Long-term mechanical ventilation implies a significant number of weaning failures. The basis of this unweanability is chronic fatigue of the inspiratory muscles which is due to depletion of energy store (e.g. glycogen). Considering this pathophysiological principle, the decisive therapeutic option during weaning from long-term mechanical ventilation consists of resting the respiratory muscles. The commonly used assisted ventilation modes only partially relieve the respiratory muscles because the work of breathing is done both during the trigger phase and during the inspiratory cycle. The essential characteristic of our weaning concept includes the repeated determination of the spontaneous breathing frequency in awake patients, which is followed by controlled intermittent positive pressure ventilation with a slightly higher respiratory rate. Ideally, this results in total suppression of the activity of the breathing centre, and in subsequent relief and recovery of the respiratory muscles by replenishing the energy stores. The close succession of relief and training periods avoids inactivity-induced atrophy of the respiratory muscles and permits regeneration. Additionally, our weaning concept avoids increases in inspiratory work during the phases of spontaneous breathing. This means that high-resistance small-caliber endotracheal tubes have to be replaced by large tubes. Moreover, transtracheal oxygen insufflation during spontaneous breathing decreases anatomic dead space. This reduces minute ventilation and, therefore, the work of breathing. In patients still exhibiting chronic fatigue of the respiratory muscle pump after successful weaning, intermittent home ventilation is initiated via a breathing mask. Apart from the concept described above, successful weaning from the respirator after long-term ventilation is based upon dedicated patient care and depends on the architectural characteristics of the intensive care unit.

摘要

长期机械通气意味着大量撤机失败。

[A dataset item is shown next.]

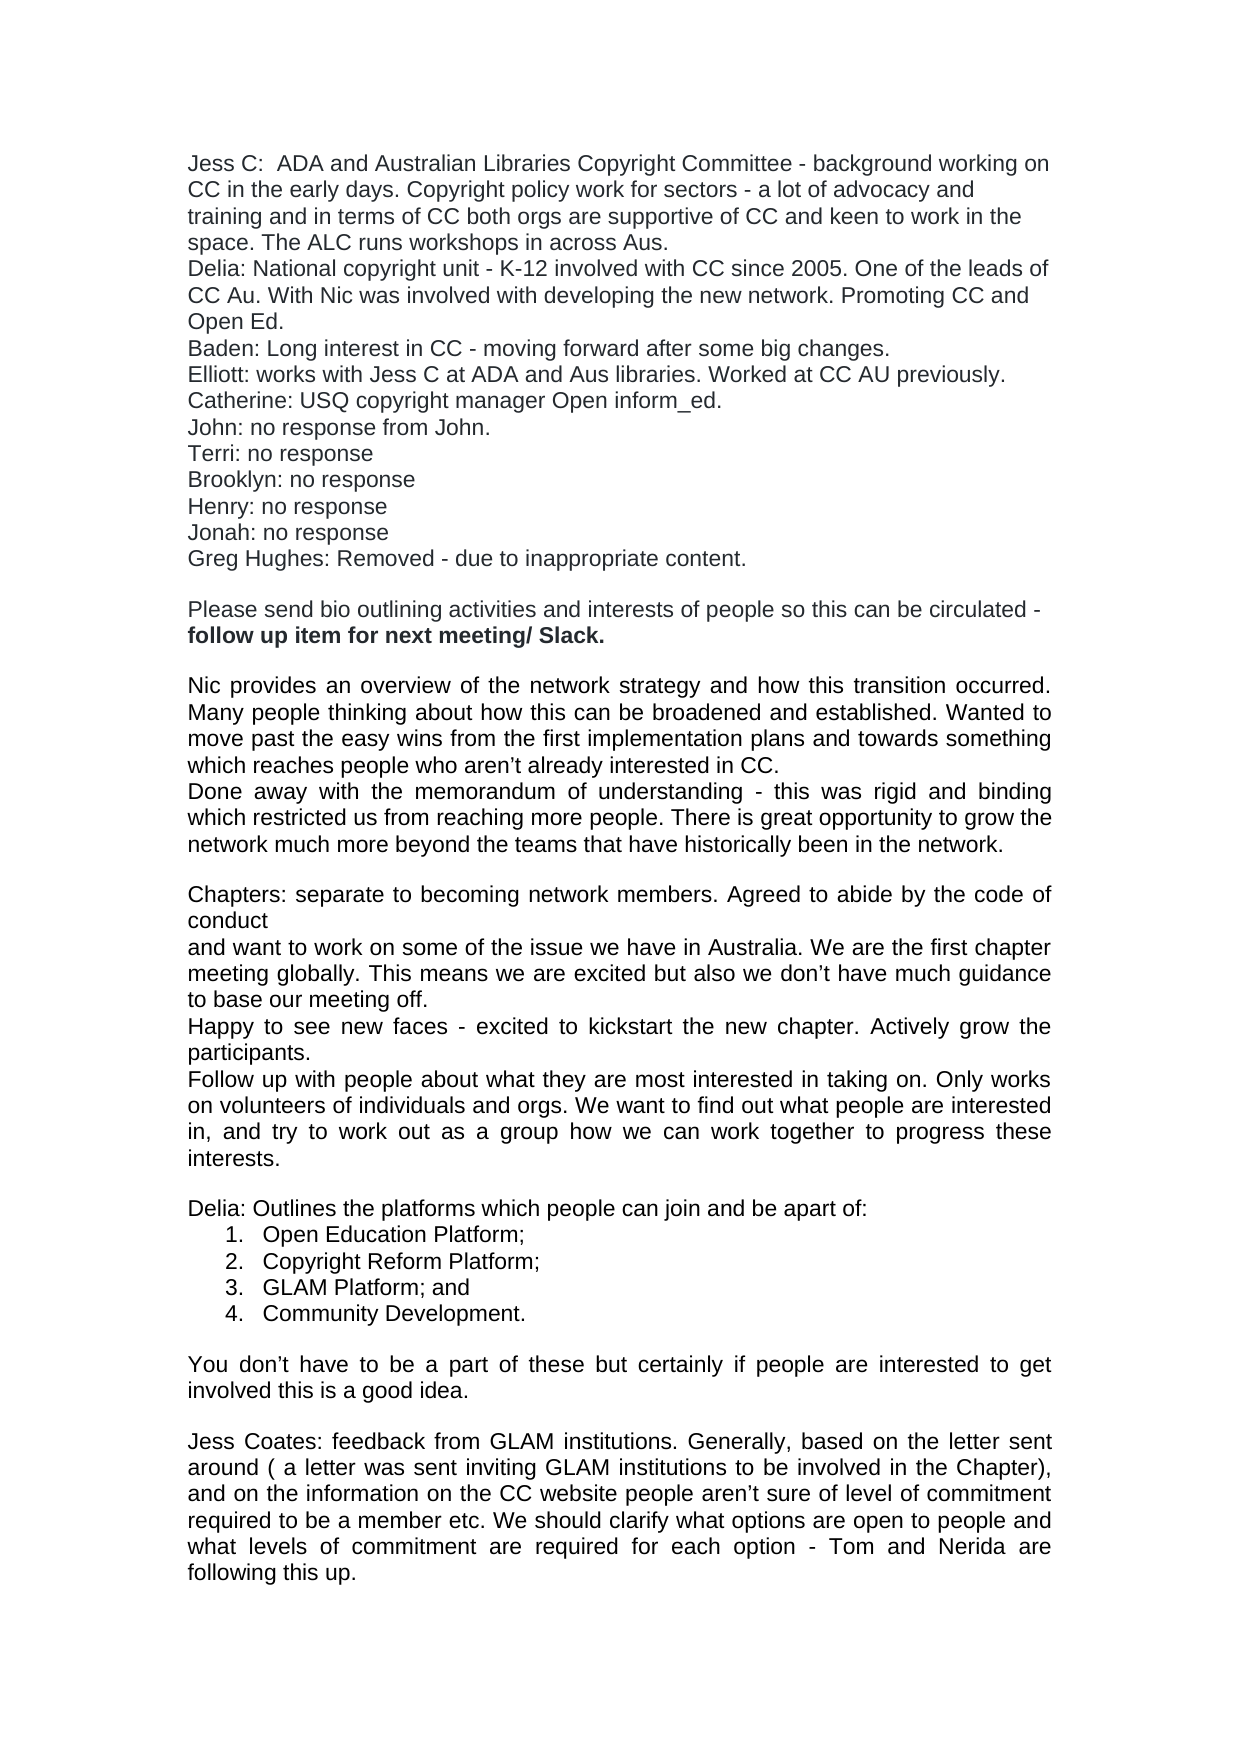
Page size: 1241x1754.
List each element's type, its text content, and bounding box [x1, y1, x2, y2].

text Done away with the memorandum of understanding - this was rigid and binding which restricted us from reaching more people. There is great opportunity to grow the network much more beyond the teams that have historically been in the network. [187, 778, 1053, 857]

这种无法撤机的根本原因是吸气肌慢性疲劳,这是由于能量储备(如糖原)耗竭所致。考虑到这一病理生理原理,长期机械通气撤机过程中的决定性治疗选择是让呼吸肌休息。常用的辅助通气模式只能部分减轻呼吸肌负担,因为呼吸功在触发阶段和吸气周期都存在。我们撤机理念的基本特征包括反复测定清醒患者的自主呼吸频率,随后以略高的呼吸频率进行控制性间歇正压通气。理想情况下,这会导致呼吸中枢活动完全受抑制,随后通过补充能量储备使呼吸肌得到缓解和恢复。缓解期和训练期紧密衔接可避免因不活动导致的呼吸肌萎缩并促进再生。此外,我们的撤机理念可避免自主呼吸阶段吸气功增加。这意味着必须将高阻力小口径气管插管更换为大口径插管。而且,自主呼吸时经气管给氧可减少解剖死腔。这会降低分钟通气量,从而减少呼吸功。对于成功撤机后仍存在呼吸肌泵慢性疲劳的患者,通过呼吸面罩启动间歇性家庭通气。除上述理念外,长期通气后成功脱离呼吸机还基于专门的患者护理,并取决于重症监护病房的结构特点。